The Two-Capacitor Problem

[jg370]

This is most likely a well known problem. I think that I could deal with its basic aspects such as calculating the magnitude of the potential difference across each capacitor, the potential energy store in the two capacitor after the switch is close, ect, if I could determine whether the two capacitors are connected in series or in parallel once the switch is close.

If I treat the charged capacitor as an emf source, I am led to think that the two capacitors are connected in series. However, if I consider the arrangement as two capacitors, then I see them as paralllel connected.

Can anyone give me an idea how to determine whether the two capacitors are in series or in parallel once the switch is closed.

Refer to the following for a diagram of the circuit.

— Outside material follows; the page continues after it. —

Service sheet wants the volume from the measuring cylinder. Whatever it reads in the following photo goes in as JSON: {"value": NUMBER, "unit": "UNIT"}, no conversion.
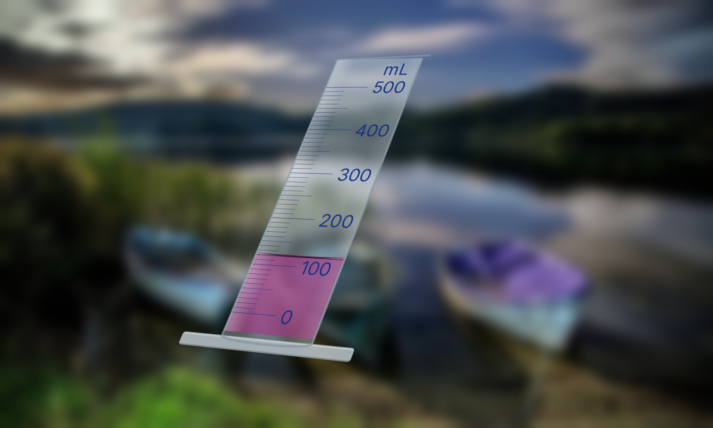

www.livemath.com/lmstorage/files/1086007595696

Thank you for your help,

JG

[BoulderHead]

jg370,
When you close the switch the capacitors are connected in parallel.

Good luck

[Martin]

They are simultaneously in series (same current) and in parallel (same voltage).

The solution to the problem requires that you first recognize that the model likely being used is that of an “ideal” circuit (i.e., lumped circuit theory). In applying lumped circuit theory, we distinguish between the electrical properties (resistance, capacitance, and inductance) and physical circuit elements (resistor, capacitor, and inductor). If you bear that in mind, and then carefully apply Kirchoff’s Laws, you will arrive at the answer. (See the discussion here (http://www.ilovephysics.com/cgi-bin/index.cgi?action=forum&board=conceptdiscadv&op=display&num=50)).

-Martin